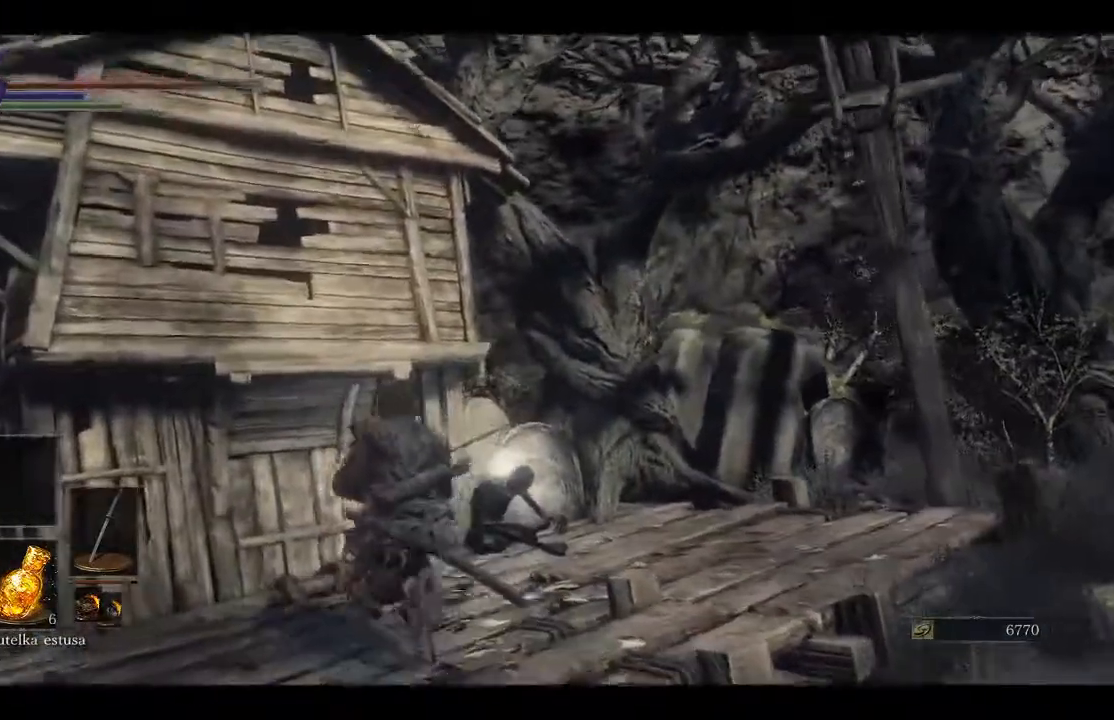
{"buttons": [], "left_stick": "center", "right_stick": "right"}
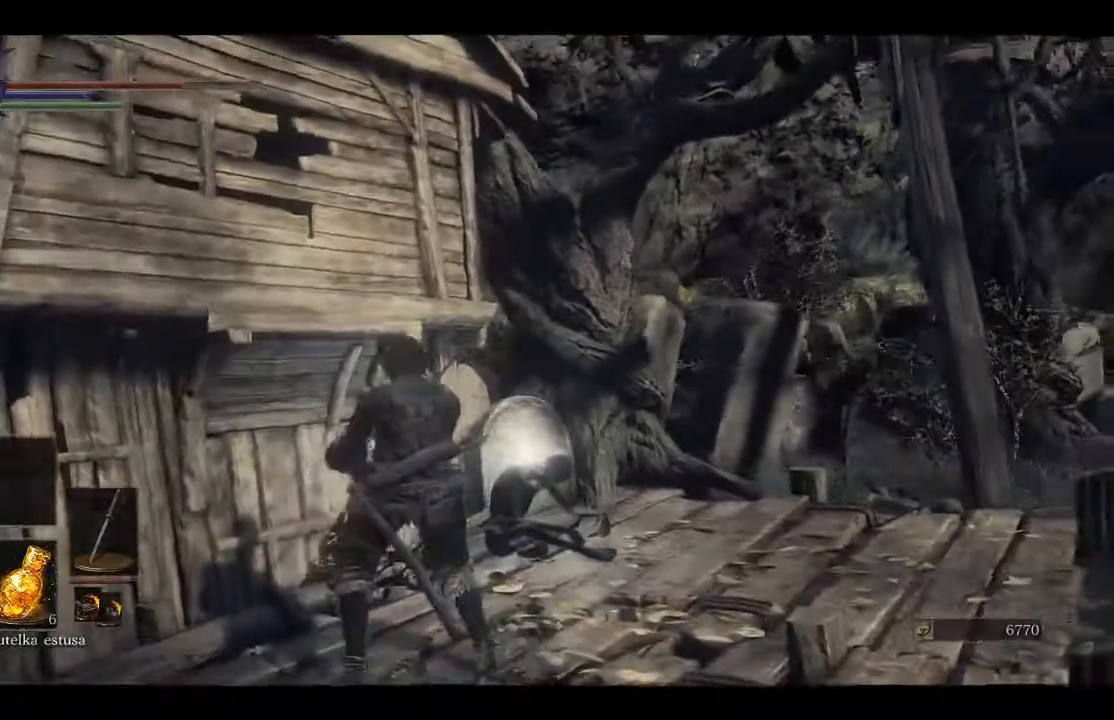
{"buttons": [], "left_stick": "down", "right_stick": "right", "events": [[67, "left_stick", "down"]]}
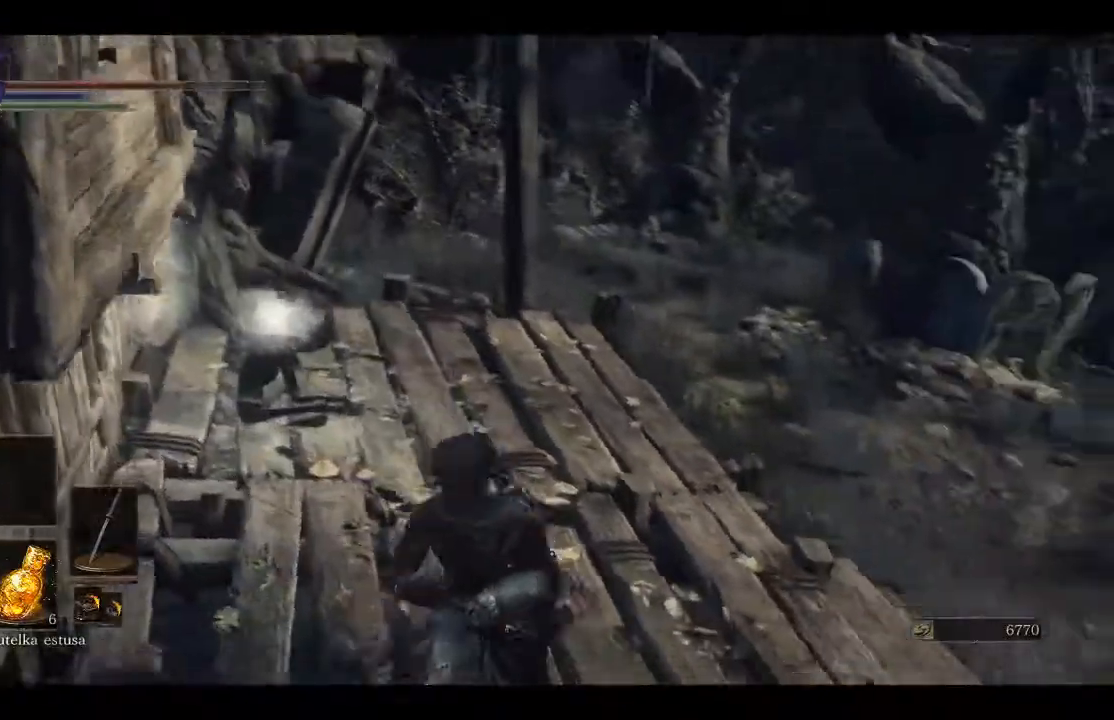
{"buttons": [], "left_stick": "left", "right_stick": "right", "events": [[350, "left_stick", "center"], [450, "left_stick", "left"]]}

• [Work item]: Print every line of the material above exactly as it reads, skipping the pictures.

• [Answer for the task]:
{"buttons": [], "left_stick": "center", "right_stick": "right"}
{"buttons": [], "left_stick": "down", "right_stick": "right", "events": [[67, "left_stick", "down"]]}
{"buttons": [], "left_stick": "left", "right_stick": "right", "events": [[350, "left_stick", "center"], [450, "left_stick", "left"]]}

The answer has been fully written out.